Unprecedented two dozen ballot measures deal with schools

Should children in Michigan’s worst public schools get vouchers for private tuition? Should all California students get that option?

How about basing Oregon teachers’ pay on what their pupils learn? Or banning bilingual education in Arizona?

Many of the unprecedented two-dozen education questions on state ballots Nov. 7 aim to have voters set a wide range of education policies, a job usually left to state legislatures or school boards.

Though the presidential election is highlighting education, much of the influence over the nation’s schooling seems to lie with the ordinary citizen this time around.

Besides drawing sound bites away from Vice President Al Gore and Texas Gov. George W. Bush, the focus on schools is attracting big bucks from those seeking to influence the ballot measures’ outcome.

“What ends up on the ballot is a reflection of intensity and resources,” said Maris Vinovskis, an education researcher and historian at the University of Michigan.

California’s Proposition 38 to provide any child with a $4,000 voucher for private school tuition has produced huge warchests. Voucher sponsor Tim Draper, a Silicon Valley millionaire, contributed $18 million to the cause. The main opposition, the California Teachers Association, has put in $17.9 million.

Michigan’s Proposal 00-1, a measure less sweeping than California’s, would give a voucher worth about $3,300 to children living in districts where fewer than two-thirds graduate.

That fight has raised $3.7 million from backers, while opponents, mainly teachers unions, have contributed some $600,000, according to latest filings. Amway Corp. chief Dick DeVos, who put up the measure, has contributed $2 million and $740,000 has come from the Roman Catholic Church.

Proposition 203, which would end bilingual education in Arizona, was helped onto the ballot by Ron Unz, a wealthy physicist in Palo Alto, Calif. Unz sponsored a successful 1998 California measure that ended the mandatory practice of teaching non-English speakers only in their own language.

Unz said he was moved to act by immigrants frustrated their children were being put in non-English classes and said families need outside help.

“When you don’t have any money or media influence,” Unz said, “you don’t have much of a chance to do anything about it.”

That influence is felt on other issues. In Washington state, Microsoft co-founder Paul Allen has spent $3.2 million backing a proposal by educators and parents to allow charter schools. Little money has been spent by the opposition.

Washington’s teachers unions fought a 1996 charter proposal, but polls this year show the 2000 plan could pass.

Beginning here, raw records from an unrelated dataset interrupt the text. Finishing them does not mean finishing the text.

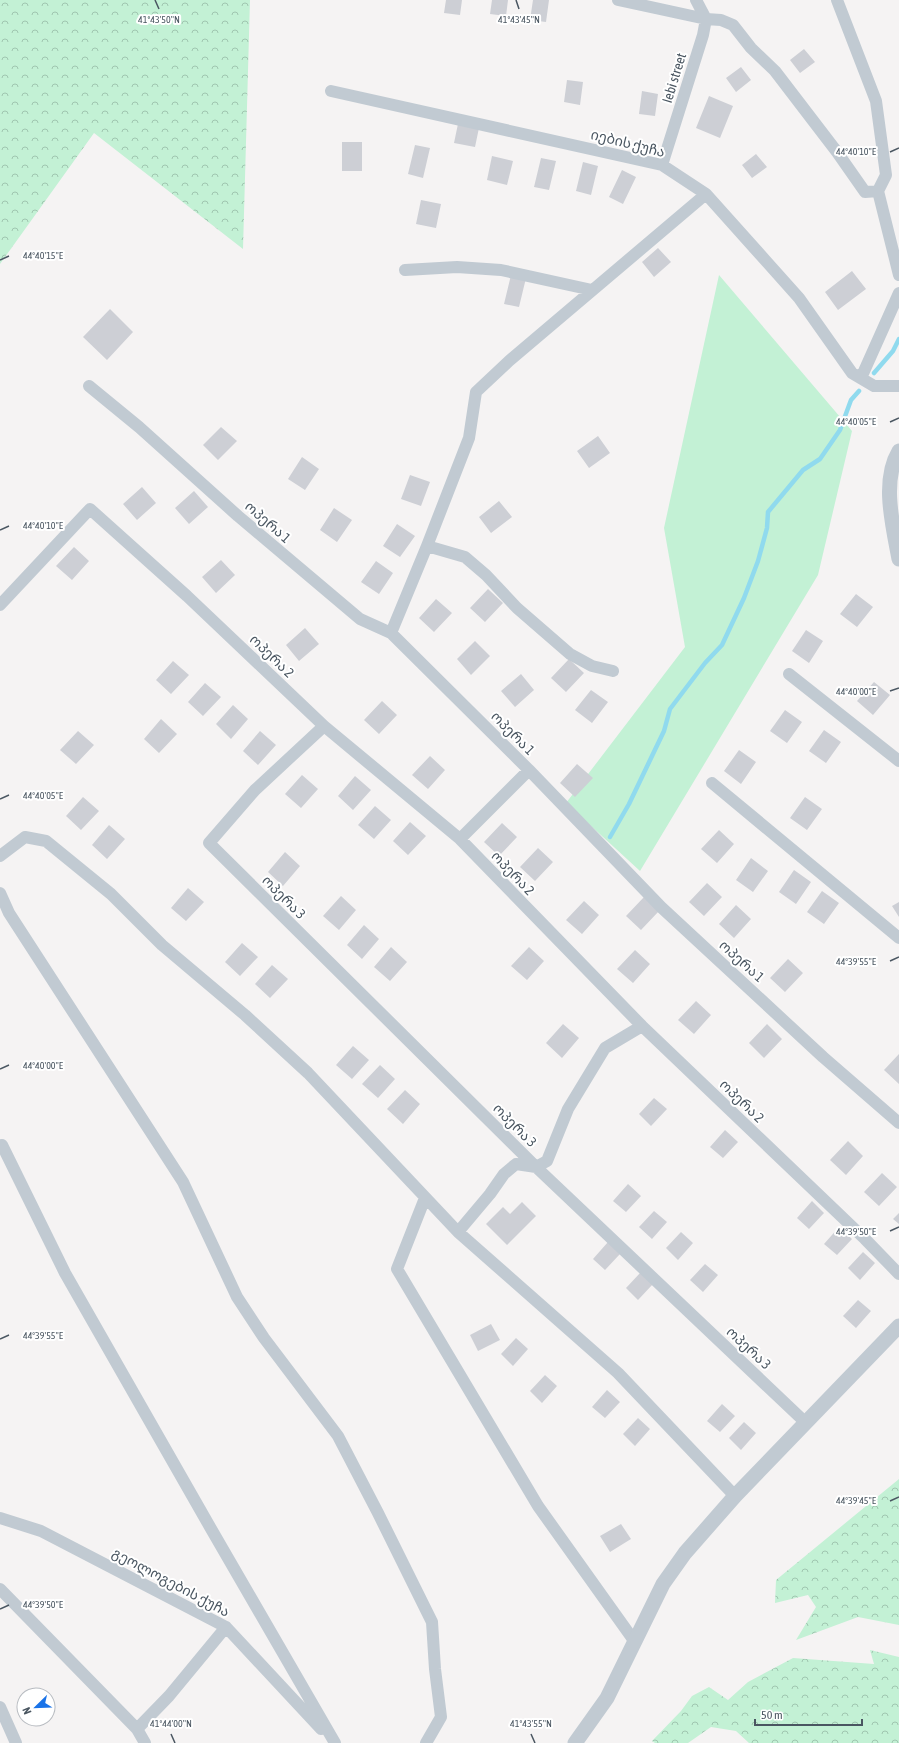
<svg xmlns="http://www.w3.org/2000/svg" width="899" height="1743" viewBox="0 0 899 1743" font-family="'Asap Condensed','Noto Sans Georgian',sans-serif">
	<defs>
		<pattern id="forest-crowns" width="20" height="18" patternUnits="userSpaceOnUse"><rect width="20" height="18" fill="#c3f1d5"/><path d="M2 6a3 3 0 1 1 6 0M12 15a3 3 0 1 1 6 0" fill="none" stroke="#a0c6b0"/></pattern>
	</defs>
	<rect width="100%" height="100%" fill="#f5f3f3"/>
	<path fill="#c3f1d5" d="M 719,275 L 852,431 L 818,575 L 640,871 L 566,803 L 685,647 L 664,528 Z"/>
	<path fill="url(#forest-crowns)" d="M 0,0 L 250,0 L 243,249 L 94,133 L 0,264 Z
		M 899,1479 L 899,1625 L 858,1617 L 796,1640 L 816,1607 L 808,1595 L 775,1603 L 776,1580 Z
		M 870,1650 L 899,1657 L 899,1743 L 749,1743 L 736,1731 L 711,1727 L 688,1743 L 655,1743 L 652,1741 L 681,1711 L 692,1696 L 709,1687 L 728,1700 L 748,1682 L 793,1658 L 874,1664 Z"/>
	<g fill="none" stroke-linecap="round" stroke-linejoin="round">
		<path stroke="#90daee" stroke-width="4.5" d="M 874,373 L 893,351 L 899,339
			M 610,837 L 629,804 L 664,731 L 670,709 L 705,663 L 722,645 L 744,598 L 758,561 L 767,528 L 768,512 L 803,470 L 820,459 L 840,430 L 851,400 L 859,391"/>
	</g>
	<path fill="#cdcfd5" d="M 446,0 L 462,0 L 460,15 L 444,13 Z
		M 492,0 L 508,0 L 506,16 L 490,14 Z
		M 533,0 L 549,0 L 546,22 L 530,20 Z
		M 804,49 L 815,62 L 800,73 L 790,60 Z
		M 741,67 L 751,80 L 736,92 L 726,78 Z
		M 567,80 L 583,82 L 580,105 L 564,102 Z
		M 642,91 L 658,94 L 655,116 L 639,114 Z
		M 709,96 L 733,106 L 720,138 L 696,128 Z
		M 459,119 L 480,123 L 475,147 L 454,143 Z
		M 342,142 L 362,142 L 362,171 L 342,171 Z
		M 415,145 L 430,148 L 423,178 L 408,174 Z
		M 756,154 L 767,167 L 752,178 L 742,165 Z
		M 492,156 L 513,161 L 507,185 L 487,180 Z
		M 541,158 L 556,161 L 549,190 L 534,187 Z
		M 583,162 L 598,166 L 591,195 L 576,191 Z
		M 622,170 L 636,177 L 623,204 L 609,197 Z
		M 421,200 L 441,204 L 436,228 L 416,224 Z
		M 658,248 L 671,262 L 654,277 L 642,262 Z
		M 852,271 L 866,289 L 838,310 L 825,292 Z
		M 511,275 L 526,278 L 519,307 L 504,304 Z
		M 110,309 L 133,332 L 107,360 L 83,337 Z
		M 221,427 L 237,441 L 218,460 L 203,445 Z
		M 598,436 L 610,453 L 589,468 L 577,451 Z
		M 302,457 L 319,469 L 305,490 L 288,479 Z
		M 410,475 L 430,482 L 421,506 L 401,499 Z
		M 142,487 L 156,503 L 137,520 L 123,504 Z
		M 194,491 L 208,507 L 189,524 L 175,508 Z
		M 499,501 L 512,517 L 491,533 L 479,517 Z
		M 334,508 L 352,520 L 337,542 L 320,530 Z
		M 397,524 L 415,536 L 400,557 L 383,546 Z
		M 74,547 L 89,561 L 72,580 L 56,566 Z
		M 221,560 L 235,575 L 216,593 L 202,577 Z
		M 376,561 L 393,573 L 379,594 L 361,582 Z
		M 488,589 L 503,603 L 485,622 L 470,608 Z
		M 856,594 L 873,607 L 857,627 L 840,614 Z
		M 436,599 L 452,613 L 434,632 L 419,618 Z
		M 305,628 L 319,644 L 299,661 L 286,645 Z
		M 806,630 L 823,641 L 809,663 L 792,651 Z
		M 475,641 L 490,656 L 471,675 L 457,659 Z
		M 569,659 L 584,673 L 566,692 L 551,678 Z
		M 173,661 L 189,675 L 171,694 L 156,680 Z
		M 521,674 L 534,690 L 515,707 L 501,691 Z
		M 874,682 L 890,695 L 873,715 L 857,701 Z
		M 205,683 L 221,697 L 203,716 L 188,702 Z
		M 591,690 L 608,702 L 592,723 L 575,710 Z
		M 382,701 L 397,715 L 379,734 L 364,720 Z
		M 233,705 L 248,719 L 231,739 L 216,724 Z
		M 785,710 L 802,722 L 787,743 L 770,731 Z
		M 161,719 L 177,734 L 159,753 L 144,739 Z
		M 824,730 L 841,742 L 826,763 L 809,751 Z
		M 78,731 L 94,745 L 76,764 L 60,750 Z
		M 260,731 L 276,745 L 258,765 L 243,751 Z
		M 739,750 L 756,762 L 741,784 L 724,771 Z
		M 430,756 L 445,770 L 428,789 L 412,775 Z
		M 577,764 L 593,778 L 575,797 L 560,783 Z
		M 302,775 L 318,789 L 301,808 L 285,794 Z
		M 355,776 L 371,790 L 353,810 L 338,796 Z
		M 83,797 L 99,811 L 81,830 L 66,816 Z
		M 805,797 L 822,809 L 807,830 L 790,818 Z
		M 375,806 L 391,820 L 374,839 L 358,825 Z
		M 410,822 L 426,836 L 408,855 L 393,841 Z
		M 502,823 L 517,837 L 499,856 L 484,842 Z
		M 109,825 L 125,839 L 107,859 L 92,845 Z
		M 719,830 L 734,844 L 717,863 L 701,849 Z
		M 538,848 L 553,862 L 535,881 L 520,867 Z
		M 285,852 L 300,866 L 283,886 L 268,872 Z
		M 751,858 L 768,871 L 753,892 L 736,880 Z
		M 794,870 L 811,882 L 796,904 L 779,892 Z
		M 707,883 L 722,897 L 704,916 L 689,902 Z
		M 188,888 L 204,902 L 186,921 L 171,908 Z
		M 822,891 L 839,903 L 824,924 L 807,912 Z
		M 341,896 L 356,910 L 339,930 L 323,916 Z
		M 644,897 L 659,911 L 641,930 L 626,916 Z
		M 584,901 L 599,915 L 582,934 L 566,920 Z
		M 899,902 L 899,917 L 892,906 Z
		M 736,905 L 751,919 L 734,938 L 719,924 Z
		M 364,925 L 379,939 L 362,959 L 347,945 Z
		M 242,943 L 258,957 L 240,976 L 225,962 Z
		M 391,947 L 407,962 L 390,981 L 374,967 Z
		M 529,947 L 544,961 L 527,980 L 511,966 Z
		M 635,950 L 650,964 L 633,983 L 617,969 Z
		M 788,959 L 803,973 L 785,992 L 770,978 Z
		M 272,965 L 288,979 L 270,998 L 255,984 Z
		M 696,1001 L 711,1015 L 694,1034 L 678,1020 Z
		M 563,1024 L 579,1038 L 562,1058 L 546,1043 Z
		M 767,1024 L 782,1039 L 764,1058 L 749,1043 Z
		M 353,1046 L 369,1060 L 352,1079 L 336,1065 Z
		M 899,1054 L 899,1084 L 884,1070 Z
		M 380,1065 L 395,1079 L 378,1098 L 362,1084 Z
		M 405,1090 L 420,1104 L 403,1124 L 387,1109 Z
		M 654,1098 L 667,1109 L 651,1126 L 639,1114 Z
		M 725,1130 L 738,1142 L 723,1158 L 710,1147 Z
		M 848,1141 L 863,1156 L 846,1175 L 830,1160 Z
		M 882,1173 L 897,1187 L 879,1206 L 864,1192 Z
		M 628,1184 L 641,1196 L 626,1212 L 613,1201 Z
		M 812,1201 L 824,1213 L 809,1229 L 797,1218 Z
		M 522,1202 L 536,1216 L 507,1245 L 486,1224 L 503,1207 L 510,1214 Z
		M 654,1211 L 667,1222 L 652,1239 L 639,1227 Z
		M 899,1213 L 899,1224 L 893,1219 Z
		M 839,1227 L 852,1239 L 837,1255 L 824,1244 Z
		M 681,1232 L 693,1243 L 678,1260 L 666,1248 Z
		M 608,1242 L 620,1254 L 605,1270 L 593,1259 Z
		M 863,1252 L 875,1263 L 860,1280 L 848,1268 Z
		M 705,1264 L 718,1275 L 703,1292 L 690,1280 Z
		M 641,1272 L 653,1284 L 638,1300 L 626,1288 Z
		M 858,1300 L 871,1311 L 856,1328 L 843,1316 Z
		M 491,1324 L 500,1340 L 478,1351 L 470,1335 Z
		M 516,1338 L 528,1349 L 513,1366 L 501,1354 Z
		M 545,1375 L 557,1386 L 542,1403 L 530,1391 Z
		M 607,1390 L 620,1402 L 605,1418 L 592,1407 Z
		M 722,1404 L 735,1416 L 720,1432 L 707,1421 Z
		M 638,1418 L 650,1429 L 635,1446 L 623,1434 Z
		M 744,1422 L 756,1433 L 741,1450 L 729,1438 Z
		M 621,1524 L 631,1539 L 610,1552 L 600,1536 Z"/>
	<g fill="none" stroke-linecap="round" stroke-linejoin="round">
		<path stroke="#c1cad2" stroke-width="12" d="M 618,0 L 706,19 L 721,20 L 733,25 L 751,48 L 775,71 L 837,152 L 865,192 L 878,191 L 886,175 L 876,101 L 837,0
			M 331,91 L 662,165 L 706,194 L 799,298 L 852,373 L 874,386 L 899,386
			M 662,165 L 703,35 L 706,19 L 696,0
			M 878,191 L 899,275
			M 405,270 L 457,267 L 501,270 L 592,290
			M 861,378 L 899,293
			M 89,386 L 139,427 L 238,516 L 360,619 L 391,633 L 529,770 L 661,907 L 823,1057 L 899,1123
			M 427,546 L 465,557 L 486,575 L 517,608 L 570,654 L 592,666 L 613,671
			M 0,605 L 90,509 L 187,596 L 324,726 L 460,839 L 642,1026 L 865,1239 L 899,1274
			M 391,633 L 427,546 L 469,438 L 476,392 L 509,361 L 706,194
			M 789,674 L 899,761
			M 324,726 L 255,790 L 209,843 L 536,1167 L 805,1422
			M 712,783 L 899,938
			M 460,839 L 529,770
			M 0,856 L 25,837 L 46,841 L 111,894 L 162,945 L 245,1015 L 308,1073 L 458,1232 L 618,1373 L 735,1496
			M 0,893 L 9,913 L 183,1182 L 237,1297 L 264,1338 L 338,1436 L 378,1513 L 432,1622 L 435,1669 L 441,1717 L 426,1743
			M 2,1145 L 65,1273 L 210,1527 L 335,1743
			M 425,1198 L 397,1269 L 538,1506 L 635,1642
			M 458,1232 L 490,1194 L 504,1174 L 516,1164 L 536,1167 L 547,1161 L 568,1109 L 605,1048 L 642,1026
			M 0,1518 L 41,1531 L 226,1627 L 321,1729
			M 0,1589 L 137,1729 L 145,1743
			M 0,1707 L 16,1743
			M 137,1729 L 169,1696 L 226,1627"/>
		<path stroke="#c1cad2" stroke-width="15" d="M 899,451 C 881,481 893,526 899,559
			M 575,1743 L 607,1698 L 663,1584 L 685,1553 L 735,1496 L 899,1326"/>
	</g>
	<path fill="none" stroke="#4a5661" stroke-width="1.5" d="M 155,0 L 159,9M 516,0 L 519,9M 890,152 L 899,148M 0,260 L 9,256M 890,422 L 899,418M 0,530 L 9,526M 890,691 L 899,688M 0,799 L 9,795M 890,961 L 899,957M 0,1069 L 9,1065M 890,1231 L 899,1227M 0,1339 L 9,1335M 890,1501 L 899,1497M 0,1609 L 9,1605M 171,1734 L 175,1743M 531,1734 L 535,1743"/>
	<g text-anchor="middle" stroke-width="4" stroke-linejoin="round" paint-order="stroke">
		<g font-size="14" fill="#4a5661" stroke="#fff">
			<text transform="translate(674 78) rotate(-73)" y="5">Iebi street</text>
			<text transform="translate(628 143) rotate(14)" y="5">იების ქუჩა</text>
			<text transform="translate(268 522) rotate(41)" y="5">ოპერა 1</text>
			<text transform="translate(272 656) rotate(44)" y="5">ოპერა 2</text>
			<text transform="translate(513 733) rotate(45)" y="5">ოპერა 1</text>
			<text transform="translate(513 873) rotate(46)" y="5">ოპერა 2</text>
			<text transform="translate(284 897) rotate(45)" y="5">ოპერა 3</text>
			<text transform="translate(742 961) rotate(42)" y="5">ოპერა 1</text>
			<text transform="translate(742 1101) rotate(44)" y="5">ოპერა 2</text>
			<text transform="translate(515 1125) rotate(45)" y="5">ოპერა 3</text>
			<text transform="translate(749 1348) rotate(43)" y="5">ოპერა 3</text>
			<text transform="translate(171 1582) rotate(28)" y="5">გეოლოგების ქუჩა</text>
		</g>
	</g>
	<g font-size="10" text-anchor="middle" fill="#4a5661" stroke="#fff" stroke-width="4" stroke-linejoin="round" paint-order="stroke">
		<text x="159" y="23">41°43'50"N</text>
		<text x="519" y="23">41°43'45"N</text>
		<text x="856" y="155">44°40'10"E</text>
		<text x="43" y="259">44°40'15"E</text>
		<text x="856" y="425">44°40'05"E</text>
		<text x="43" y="529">44°40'10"E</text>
		<text x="856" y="695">44°40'00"E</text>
		<text x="43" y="799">44°40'05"E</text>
		<text x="856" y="965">44°39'55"E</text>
		<text x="43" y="1069">44°40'00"E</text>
		<text x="856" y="1235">44°39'50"E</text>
		<text x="43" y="1339">44°39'55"E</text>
		<text x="856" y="1504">44°39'45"E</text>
		<text x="43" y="1608">44°39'50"E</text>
		<text x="171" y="1727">41°44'00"N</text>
		<text x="531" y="1727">41°43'55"N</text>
	</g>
	<g transform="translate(36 1707) rotate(247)"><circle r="19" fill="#ffffff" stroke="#b7bbc0"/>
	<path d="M0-3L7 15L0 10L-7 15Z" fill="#1a73e8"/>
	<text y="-6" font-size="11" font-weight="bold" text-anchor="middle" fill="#4a5661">N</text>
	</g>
	<path d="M755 1719v6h107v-6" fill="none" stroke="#4a5661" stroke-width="2"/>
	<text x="761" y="1719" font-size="12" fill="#4a5661" stroke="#ffffff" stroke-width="3" paint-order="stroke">50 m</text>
</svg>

The unions are instead pouring resources to promote an initiative that guarantees annual raises for public school and community college staff.

Education proposals can raise strong partisan feelings, as well as money.

The two vouchers measures are bitterly opposed by Gore and by teachers unions. The latest polls indicate both measures may fail.

Teachers unions are also battling Oregon’s Measure 95, which would tie teachers’ pay to how much their students learn and limit seniority pay.

Another Oregon proposal, Measure 9, has drawn ire and dollars from gay groups and their allies. The proposal would ban school lessons “encouraging, promoting or sanctioning” homosexuality, from kindergarten to the community college classroom.

The ballot questions also highlight decades of struggle by fiscal conservatives, who seek defeat of this year’s proposals to put more money into schools by raising taxes.

Arizona Proposition 301 would raise the state sales tax from 5 percent to 5.6 percent to pay for schools, including performance pay raises for teachers. Louisiana’s Amendment 2 would boost school funding by raising income taxes and ending the state deduction for federal taxes – but only if voters also approve Amendment 3, abolishing the 4 percent tax on food and utilities.

Pass or fail, education proposals can have an impact beyond the schoolhouse.

For instance, some Michigan Republicans worry the voucher measure, in mobilizing teachers against it, will rebound on their candidates, including Bush, in that critical swing state.

“There is a national force that is consistently pushing these initiatives for a variety of reasons,” said Mary Elizabeth Teasley of the National Education Association in Washington, D.C. The teachers union increased member dues this year to raise $5 million to fight vouchers and other measures it opposes.

But these measures reflect a deeper frustration.

“If schools were all that we wish they were, we wouldn’t see all the initiatives that we are seeing,” said Diane Ravitch, who directed national education research for President Bush.